As I become firmly ensconced in middle age, I have been thinking more and more about how one grows older well. I watched my mom and dad age and made notes of pitfalls to avoid and strategies to employ. Here are my top ten “notes to self.” I hope they will be helpful to you.
- Delete the phrase "I wish" from your vocabulary. Stop wishing that things could be as they used to be. They cannot. Accept the things that cannot be changed; change the things you can; move on.
- Stay engaged with technology. Subscribe to Wired magazine. Become a "gamer." Do not let the world pass you by. Nothing marks you as "old" (well, almost nothing) more than technological impotence.
- Exercise. This is critical. Start now. If you wait until you are old, you may not start. But having said that, it is never too late to start.
- Cardiovascular exercise is not enough. Do not rely on walking, running, swimming, etc. alone. Weight bearing exercise like weight lifting is increasingly important as we age. Increased muscle strength and improved mobility and range of motion will serve us well as we age. You might even avoid a broken hip when you fall if you have the upper body strength to catch yourself before you hit the ground.
- Stave off cognitive decline. Learn a new skill that stimulates the growth of new neuron-pathways. Learn to play a musical instrument. Learn a foreign language. Try anything that stimulates your brain in ways it has not been stimulated before. Also, see number 3. Research shows that exercise is also beneficial to the brain and can help prevent or at least delay dementia.
- Focus on the people who are still in your life, not those who have passed on. My mother had lost every family member save me, her only child. It was natural to WISH (see number 1) those loved ones were still around, but that is not likely to happen. (On this mortal coil at least.)
- Create new friendships to support you as you age. Create "cross-generational" friendships if you can. Strengthen your existing friendships. Build and strengthen your social network. Try "reverse mentoring." Find a younger person you can mentor, and who can mentor you in the things you may not be up to speed on, like technology for example.
- Plan for the time when you may not be able to drive or live alone. This is so important. Resistance to change increases as one gets older. Plan for change and implement change before change is thrust upon you. Change is more palatable when it is your idea. If you live in the burbs, think about moving to the city where public transport will help you stay mobile when you can no longer drive. Think about moving to a continuing care community when you are young enough to enjoy it and every level of care is available to you.

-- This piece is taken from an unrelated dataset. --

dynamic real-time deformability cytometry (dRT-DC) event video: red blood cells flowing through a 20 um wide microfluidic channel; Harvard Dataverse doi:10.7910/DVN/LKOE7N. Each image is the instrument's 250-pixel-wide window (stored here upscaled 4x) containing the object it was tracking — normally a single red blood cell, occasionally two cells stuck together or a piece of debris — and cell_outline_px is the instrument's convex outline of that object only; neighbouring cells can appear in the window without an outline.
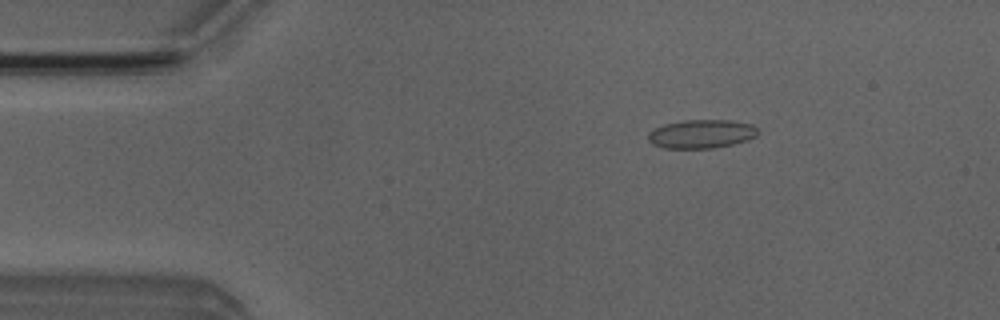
{"species": "Egyptian fruit bat (a non-hibernating species)", "species_latin": "Rousettus aegyptiacus", "temperature_condition": "room temperature", "stored_images_in_passage": 5, "camera_frame_rate_fps": 3000, "um_per_image_px": 0.085, "animal": {"sex": "male"}, "frame": {"image": 1, "passage_image": 3, "time_ms": 2.333, "image_size_px": [1000, 320], "cell_outline_px": [[760, 132], [756, 136], [748, 140], [732, 144], [712, 148], [664, 148], [652, 144], [648, 140], [648, 132], [664, 124], [684, 120], [732, 120], [752, 124]], "centroid_in_image_um": [59.63, 11.38], "position_along_channel_um": 25.4, "area_um2": 18.38}}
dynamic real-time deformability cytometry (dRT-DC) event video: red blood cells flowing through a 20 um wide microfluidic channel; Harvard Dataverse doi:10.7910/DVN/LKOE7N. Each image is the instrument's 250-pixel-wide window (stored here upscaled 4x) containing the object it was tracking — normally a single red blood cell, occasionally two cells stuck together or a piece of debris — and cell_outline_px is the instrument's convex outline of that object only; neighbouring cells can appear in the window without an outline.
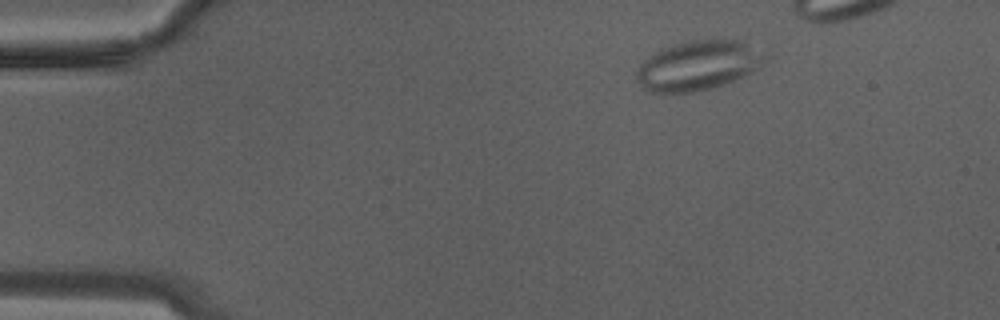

- Work on your flexibility and balance. (I am talking about your physical body now, but the suggestion applies equally well to your emotional and mental life.) I watched a 70 something man in an aerobics class at the gym the other day. Kudos to him for doing it, but sadly, he could not lift his arms above shoulders height. Take a yoga class or a ballet class. Improving your balance will help you avoid falls and maintaining your flexibility will help you with the everyday activities of life (like taking an aerobics class when you are 70).
- Read Max Ehrmann’s poem “Desiderata” once a month. http://en.wikipedia.org/wiki/Desiderata (Remember Les Crane’s spoken-word recording of “Desiderata” in 1971?) Honestly, the poem is a roadmap for a successful life. On the subject of aging, Max Ehrmann says: “Take kindly the counsel of the years, gracefully surrendering the things of youth.” The cosmetic industry would be out of business, but we would all probably be better off.